■ **Goal of the exercise**
Could you copy exactly the lines from the start of the records through the one containing "poden causar aquestes intoxicacions.", both included, and leave out the pictures?

Records from a collection:
___
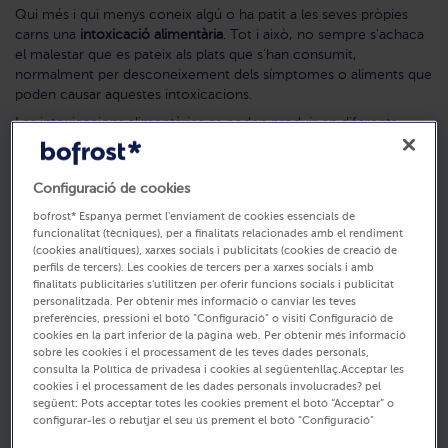
Qui més i qui menys coneix algú o ha patit a les seves pròpies
carns una
intoxicació alimentària
. Tot i això, no sempre s'achaca
el malestar que es pateix als plats que s'han consumit,
normalment per desconeixement dels símptomes o aliments que
poden causar aquestes intoxicacions.
Les intoxicacions alimentàries es poden produir en diferents
graus i, en alguns casos molt extrems,
pot causar fins a la mort
.
Per això, és important estar alerta, saber com actuar i, sobretot,
saber com prevenir el problema.
Configuració de cookies
Què és una intoxicació alimentària?
bofrost* Espanya permet l'enviament de cookies essencials de
funcionalitat (tècniques), per a finalitats relacionades amb el rendiment
L'afecció causada per la ingestió d'aliments o begudes
(cookies analítiques), xarxes socials i publicitats (cookies de creació de
contaminades
per microorganismes com ara bacteris, virus o
perfils de tercers). Les cookies de tercers per a xarxes socials i amb
finalitats publicitàries s'utilitzen per oferir funcions socials i publicitat
paràsits, s'anomena intoxicació alimentària. També pot ser
personalitzada. Per obtenir més informació o canviar les teves
provocada per
substàncies químiques perjudicials
per al cos
preferències, pressioni el botó "Configuració" o visiti Configuració de
humà. Els patògens més comuns que provoquen intoxicacions
cookies en la part inferior de la pàgina web. Per obtenir més informació
alimentàries són la
Salmonella, Listeria monocytogenes, E. coli i
sobre les cookies i el processament de les teves dades personals,
norovirus
. Aquesta contaminació pot passar durant la producció,
consulta la Política de privadesa i cookies al següentenllaç.Acceptar les
manipulació, emmagatzematge o cocció dels aliments.
cookies i el processament de les dades personals involucrades? pel
següent: Pots acceptar totes les cookies prement el botó “Acceptar” o
Quins aliments presenten més risc?
configurar-les o rebutjar el seu ús prement el botó "Configuració"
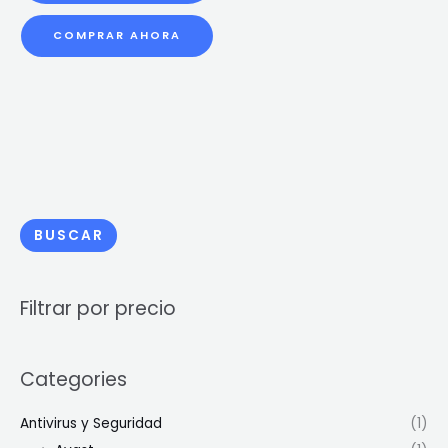
COMPRAR AHORA
BUSCAR
Filtrar por precio
Categories
Antivirus y Seguridad
(1)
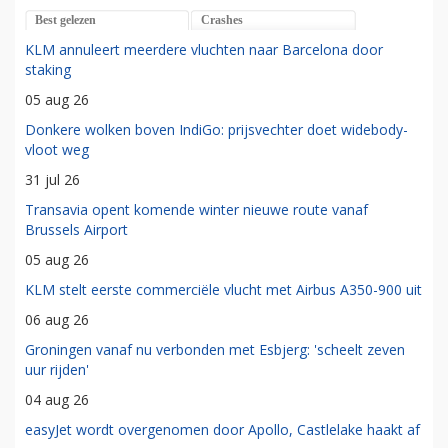
Best gelezen
Crashes
KLM annuleert meerdere vluchten naar Barcelona door
staking
05 aug 26
Donkere wolken boven IndiGo: prijsvechter doet widebody-
vloot weg
31 jul 26
Transavia opent komende winter nieuwe route vanaf
Brussels Airport
05 aug 26
KLM stelt eerste commerciële vlucht met Airbus A350-900 uit
06 aug 26
Groningen vanaf nu verbonden met Esbjerg: 'scheelt zeven
uur rijden'
04 aug 26
easyJet wordt overgenomen door Apollo, Castlelake haakt af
___
■ **Answer for this exercise**
Qui més i qui menys coneix algú o ha patit a les seves pròpies
carns una
intoxicació alimentària
. Tot i això, no sempre s'achaca
el malestar que es pateix als plats que s'han consumit,
normalment per desconeixement dels símptomes o aliments que
poden causar aquestes intoxicacions.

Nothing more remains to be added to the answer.